A specimen of the fluid is almost always removed for examination
using a needle, a procedure called thoracentesis. The appearance
of the fluid may help doctors determine its cause. Certain
laboratory tests evaluate the chemical composition of the fluid
and determine the presence of bacteria, including the bacteria
that cause tuberculosis. The fluid specimen is also examined for
the number and types of cells and for the presence of cancerous
cells.
If these tests cannot identify the cause of the pleural
effusion, other tests may be done. Sometimes a sample is
obtained using a thoracoscope (a viewing tube that allows
doctors to examine the pleural space and obtain tissue samples
of the covering of the chest wall or the lung). This procedure
is called thoracoscopy and can detect cancer and tuberculosis.
If thoracoscopy is unavailable, a needle biopsy of the pleura
may be done. Occasionally, bronchoscopy (a direct visual
examination of the airways through a viewing tube) helps doctors
find the cause of the fluid. In about 20% of people with pleural
effusion, the cause is not obvious after initial testing, and in
some people a cause is never found, even after extensive
testing.
Treatment
Small pleural effusions may not require treatment, although the
underlying disorder must be treated. Larger pleural effusions,
especially those that cause shortness of breath, may require
drainage of the fluid. Usually, drainage dramatically relieves
shortness of breath. Often, fluid can be drained using
thoracentesis. An area of skin between two lower ribs is
anesthetized, then a small needle is inserted and gently pushed
deeper until it reaches the fluid. A thin plastic catheter is
often guided over the needle into the fluid to lessen the chance
of puncturing the lung and causing a pneumothorax. Although
thoracentesis is usually done for diagnostic purposes, doctors
can safely remove as much as about 1½ quarts (1.5 liters) of
fluid at a time using this procedure.
When larger amounts of fluid must be removed, a tube (chest
tube) may be inserted through the chest wall. After numbing the
area by injecting a local anesthetic, doctors insert a plastic
tube into the chest between two ribs. Then doctors connect the
tube to a water-sealed drainage system that prevents air from
leaking into the pleural space. A chest x-ray is taken to check
the tube's position. Drainage can be blocked if the chest tube
is incorrectly positioned or becomes kinked. If the fluid is
very thick or full of clots, it may not flow out.

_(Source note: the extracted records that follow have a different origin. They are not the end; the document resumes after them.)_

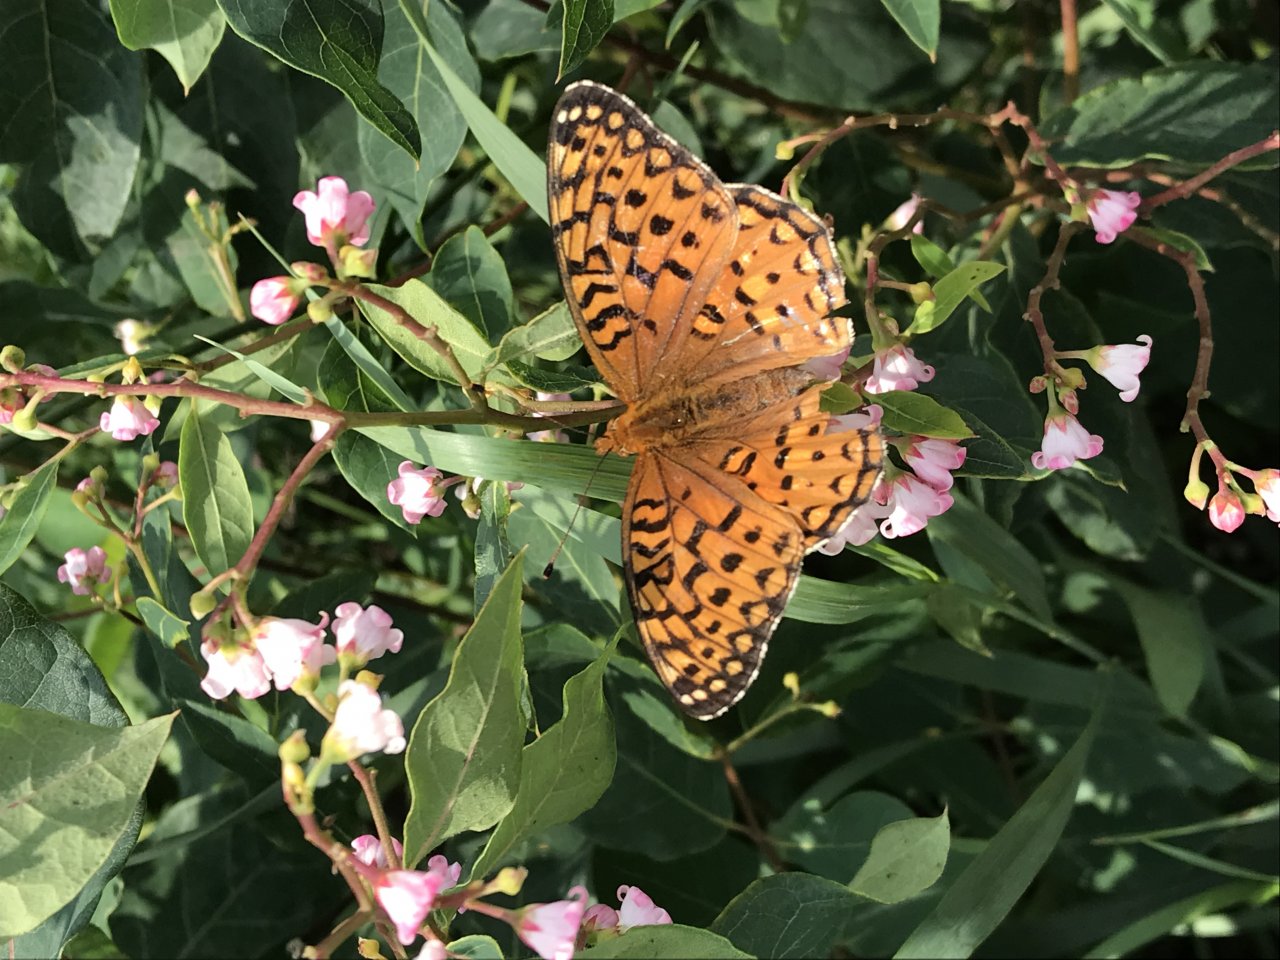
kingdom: Animalia
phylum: Arthropoda
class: Insecta
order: Lepidoptera
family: Nymphalidae
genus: Speyeria
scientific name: Speyeria aphrodite
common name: Aphrodite Fritillary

Effusions Caused by Pneumonia: An
accumulation of fluid from pneumonia requires intravenous
antibiotics and sampling of the fluid. If the fluid is pus or if
the fluid has certain characteristics, the fluid needs to be
drained, usually with a chest tube. If the fluid has formed
within scars (fibrous compartments) in the pleural space,
drainage is more difficult. Sometimes drugs called thrombolytics
(fibrinolytics) are instilled into the pleural space to help
drainage, which may avoid the need for surgery. If surgery is
needed, it can be done by using a procedure called
video-assisted thoracoscopic debridement or by thoracotomy.

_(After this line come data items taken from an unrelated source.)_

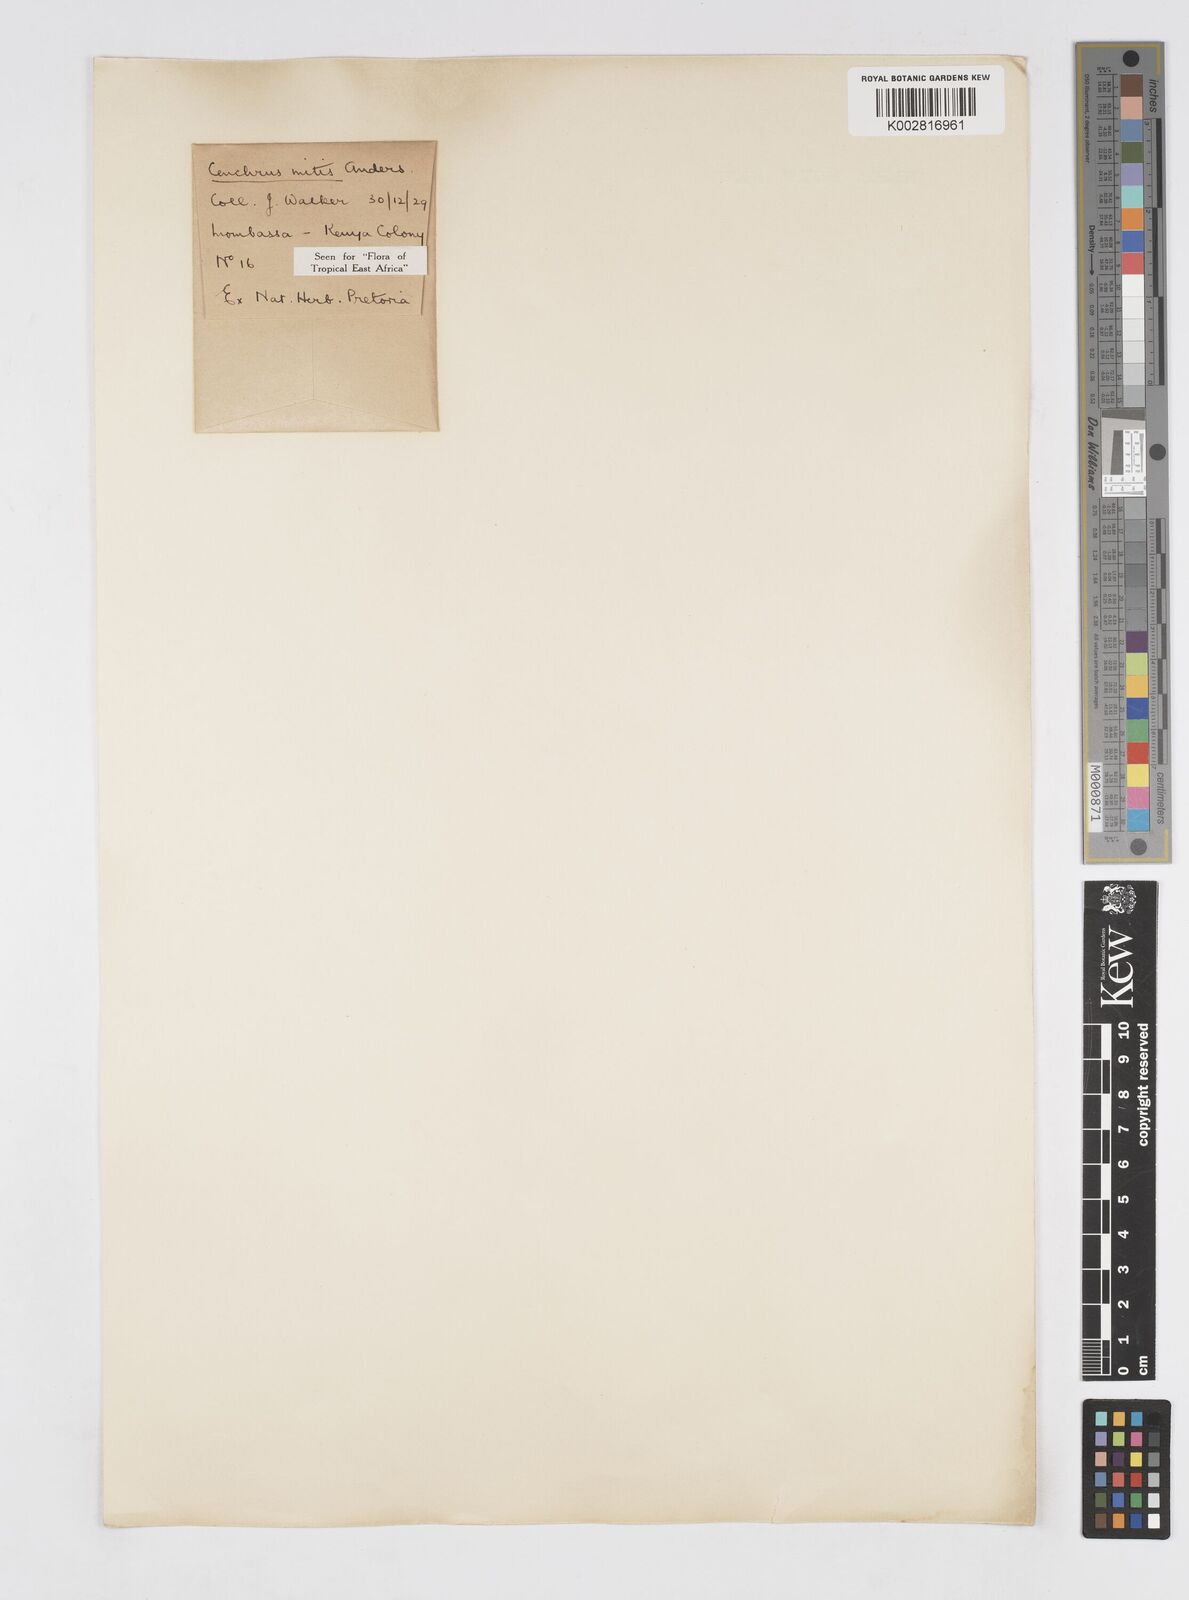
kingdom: Plantae
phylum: Tracheophyta
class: Liliopsida
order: Poales
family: Poaceae
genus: Cenchrus
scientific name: Cenchrus mitis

During surgery, any thick peels of fibrous material over the
lung surface are removed to allow the lung to expand normally.
Effusions Caused by Cancers:
Fluid accumulation caused by cancers of the pleura may be
difficult to treat because fluid often reaccumulates rapidly.
Draining the fluid and giving antitumor drugs sometimes prevents
further fluid accumulation. A small tube can be left in the
chest so that the fluid can be drained periodically into vacuum
bottles. But if fluid continues to accumulate, sealing the
pleural space (pleurodesis) may be helpful. For pleurodesis all
fluid is drained through a tube, which is then used to
administer a pleural irritant, such as a doxycycline solution,
bleomycin, or a talc mixture, into the space. The irritant seals
the two layers of pleura together, so that no room remains for
additional fluid to accumulate. Pleurodesis can also be done
using thoracoscopy.
Chylothorax: Treatment of chylothorax
focuses on eliminating the leakage from the lymphatic duct. Such
treatment may consist of surgery, chemotherapy, or radiation
treatment for a cancer that is blocking lymph flow.